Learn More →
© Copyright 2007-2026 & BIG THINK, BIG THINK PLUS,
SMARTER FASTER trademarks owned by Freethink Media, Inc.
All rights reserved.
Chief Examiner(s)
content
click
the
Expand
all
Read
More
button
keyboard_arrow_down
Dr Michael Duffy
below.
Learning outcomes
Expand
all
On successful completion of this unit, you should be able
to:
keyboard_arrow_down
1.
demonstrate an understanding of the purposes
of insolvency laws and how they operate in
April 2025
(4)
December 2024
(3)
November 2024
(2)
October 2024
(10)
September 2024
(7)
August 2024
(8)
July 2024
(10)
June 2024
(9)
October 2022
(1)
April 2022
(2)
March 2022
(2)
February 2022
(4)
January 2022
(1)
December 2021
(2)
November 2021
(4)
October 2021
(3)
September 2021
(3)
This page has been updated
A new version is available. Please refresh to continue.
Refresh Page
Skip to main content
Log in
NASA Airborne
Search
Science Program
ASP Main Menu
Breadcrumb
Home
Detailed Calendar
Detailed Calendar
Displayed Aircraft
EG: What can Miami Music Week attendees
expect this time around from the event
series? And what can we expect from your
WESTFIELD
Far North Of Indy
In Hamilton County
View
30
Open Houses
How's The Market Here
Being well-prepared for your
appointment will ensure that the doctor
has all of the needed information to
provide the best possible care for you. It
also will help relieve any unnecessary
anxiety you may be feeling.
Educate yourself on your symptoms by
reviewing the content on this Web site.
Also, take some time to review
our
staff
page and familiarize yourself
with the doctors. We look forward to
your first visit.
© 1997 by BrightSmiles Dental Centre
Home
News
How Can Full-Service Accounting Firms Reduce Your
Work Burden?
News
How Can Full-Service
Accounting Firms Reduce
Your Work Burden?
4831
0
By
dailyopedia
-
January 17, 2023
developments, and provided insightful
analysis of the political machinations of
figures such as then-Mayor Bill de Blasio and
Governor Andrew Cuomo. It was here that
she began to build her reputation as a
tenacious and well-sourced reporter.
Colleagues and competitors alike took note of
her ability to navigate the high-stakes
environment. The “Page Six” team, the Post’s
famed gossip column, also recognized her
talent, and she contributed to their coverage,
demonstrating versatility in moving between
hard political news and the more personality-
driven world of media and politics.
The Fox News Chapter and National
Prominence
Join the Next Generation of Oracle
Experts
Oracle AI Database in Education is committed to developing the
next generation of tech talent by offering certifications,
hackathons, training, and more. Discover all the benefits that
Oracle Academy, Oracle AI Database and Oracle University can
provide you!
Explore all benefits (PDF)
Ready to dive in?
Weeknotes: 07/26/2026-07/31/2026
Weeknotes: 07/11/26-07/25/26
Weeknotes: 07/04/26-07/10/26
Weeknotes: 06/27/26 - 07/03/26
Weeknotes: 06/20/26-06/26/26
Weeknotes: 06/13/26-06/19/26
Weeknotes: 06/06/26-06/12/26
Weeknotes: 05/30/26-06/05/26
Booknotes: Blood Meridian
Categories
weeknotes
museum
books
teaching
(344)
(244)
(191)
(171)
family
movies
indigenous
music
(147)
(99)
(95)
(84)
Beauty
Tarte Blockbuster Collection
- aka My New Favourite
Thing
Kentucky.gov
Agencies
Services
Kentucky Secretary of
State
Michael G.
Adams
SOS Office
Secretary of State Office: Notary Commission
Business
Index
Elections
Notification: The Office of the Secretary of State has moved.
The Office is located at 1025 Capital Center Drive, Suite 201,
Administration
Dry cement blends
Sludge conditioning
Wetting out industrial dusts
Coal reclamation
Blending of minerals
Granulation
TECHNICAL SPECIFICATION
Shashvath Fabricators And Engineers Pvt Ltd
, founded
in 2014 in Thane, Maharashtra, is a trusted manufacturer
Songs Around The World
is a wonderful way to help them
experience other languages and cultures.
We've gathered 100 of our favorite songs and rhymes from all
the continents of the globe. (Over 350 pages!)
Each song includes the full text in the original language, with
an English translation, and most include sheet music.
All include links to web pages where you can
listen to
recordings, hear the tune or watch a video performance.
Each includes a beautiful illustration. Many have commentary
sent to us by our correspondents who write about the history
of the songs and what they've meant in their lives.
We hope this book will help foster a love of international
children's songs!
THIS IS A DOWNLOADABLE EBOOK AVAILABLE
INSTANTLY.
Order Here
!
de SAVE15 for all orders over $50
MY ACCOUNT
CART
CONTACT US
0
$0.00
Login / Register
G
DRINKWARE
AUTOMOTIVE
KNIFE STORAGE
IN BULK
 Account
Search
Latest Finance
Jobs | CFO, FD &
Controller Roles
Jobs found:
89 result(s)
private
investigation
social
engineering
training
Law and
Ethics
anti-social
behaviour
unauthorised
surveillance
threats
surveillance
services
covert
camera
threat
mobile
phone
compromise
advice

********

An exact transcription of every record above is required.

Learn More →
© Copyright 2007-2026 & BIG THINK, BIG THINK PLUS,
SMARTER FASTER trademarks owned by Freethink Media, Inc.
All rights reserved.
Chief Examiner(s)
content
click
the
Expand
all
Read
More
button
keyboard_arrow_down
Dr Michael Duffy
below.
Learning outcomes
Expand
all
On successful completion of this unit, you should be able
to:
keyboard_arrow_down
1.
demonstrate an understanding of the purposes
of insolvency laws and how they operate in
April 2025
(4)
December 2024
(3)
November 2024
(2)
October 2024
(10)
September 2024
(7)
August 2024
(8)
July 2024
(10)
June 2024
(9)
October 2022
(1)
April 2022
(2)
March 2022
(2)
February 2022
(4)
January 2022
(1)
December 2021
(2)
November 2021
(4)
October 2021
(3)
September 2021
(3)
This page has been updated
A new version is available. Please refresh to continue.
Refresh Page
Skip to main content
Log in
NASA Airborne
Search
Science Program
ASP Main Menu
Breadcrumb
Home
Detailed Calendar
Detailed Calendar
Displayed Aircraft
EG: What can Miami Music Week attendees
expect this time around from the event
series? And what can we expect from your
WESTFIELD
Far North Of Indy
In Hamilton County
View
30
Open Houses
How's The Market Here
Being well-prepared for your
appointment will ensure that the doctor
has all of the needed information to
provide the best possible care for you. It
also will help relieve any unnecessary
anxiety you may be feeling.
Educate yourself on your symptoms by
reviewing the content on this Web site.
Also, take some time to review
our
staff
page and familiarize yourself
with the doctors. We look forward to
your first visit.
© 1997 by BrightSmiles Dental Centre
Home
News
How Can Full-Service Accounting Firms Reduce Your
Work Burden?
News
How Can Full-Service
Accounting Firms Reduce
Your Work Burden?
4831
0
By
dailyopedia
-
January 17, 2023
developments, and provided insightful
analysis of the political machinations of
figures such as then-Mayor Bill de Blasio and
Governor Andrew Cuomo. It was here that
she began to build her reputation as a
tenacious and well-sourced reporter.
Colleagues and competitors alike took note of
her ability to navigate the high-stakes
environment. The “Page Six” team, the Post’s
famed gossip column, also recognized her
talent, and she contributed to their coverage,
demonstrating versatility in moving between
hard political news and the more personality-
driven world of media and politics.
The Fox News Chapter and National
Prominence
Join the Next Generation of Oracle
Experts
Oracle AI Database in Education is committed to developing the
next generation of tech talent by offering certifications,
hackathons, training, and more. Discover all the benefits that
Oracle Academy, Oracle AI Database and Oracle University can
provide you!
Explore all benefits (PDF)
Ready to dive in?
Weeknotes: 07/26/2026-07/31/2026
Weeknotes: 07/11/26-07/25/26
Weeknotes: 07/04/26-07/10/26
Weeknotes: 06/27/26 - 07/03/26
Weeknotes: 06/20/26-06/26/26
Weeknotes: 06/13/26-06/19/26
Weeknotes: 06/06/26-06/12/26
Weeknotes: 05/30/26-06/05/26
Booknotes: Blood Meridian
Categories
weeknotes
museum
books
teaching
(344)
(244)
(191)
(171)
family
movies
indigenous
music
(147)
(99)
(95)
(84)
Beauty
Tarte Blockbuster Collection
- aka My New Favourite
Thing
Kentucky.gov
Agencies
Services
Kentucky Secretary of
State
Michael G.
Adams
SOS Office
Secretary of State Office: Notary Commission
Business
Index
Elections
Notification: The Office of the Secretary of State has moved.
The Office is located at 1025 Capital Center Drive, Suite 201,
Administration
Dry cement blends
Sludge conditioning
Wetting out industrial dusts
Coal reclamation
Blending of minerals
Granulation
TECHNICAL SPECIFICATION
Shashvath Fabricators And Engineers Pvt Ltd
, founded
in 2014 in Thane, Maharashtra, is a trusted manufacturer
Songs Around The World
is a wonderful way to help them
experience other languages and cultures.
We've gathered 100 of our favorite songs and rhymes from all
the continents of the globe. (Over 350 pages!)
Each song includes the full text in the original language, with
an English translation, and most include sheet music.
All include links to web pages where you can
listen to
recordings, hear the tune or watch a video performance.
Each includes a beautiful illustration. Many have commentary
sent to us by our correspondents who write about the history
of the songs and what they've meant in their lives.
We hope this book will help foster a love of international
children's songs!
THIS IS A DOWNLOADABLE EBOOK AVAILABLE
INSTANTLY.
Order Here
!
de SAVE15 for all orders over $50
MY ACCOUNT
CART
CONTACT US
0
$0.00
Login / Register
G
DRINKWARE
AUTOMOTIVE
KNIFE STORAGE
IN BULK
 Account
Search
Latest Finance
Jobs | CFO, FD &
Controller Roles
Jobs found:
89 result(s)
private
investigation
social
engineering
training
Law and
Ethics
anti-social
behaviour
unauthorised
surveillance
threats
surveillance
services
covert
camera
threat
mobile
phone
compromise
advice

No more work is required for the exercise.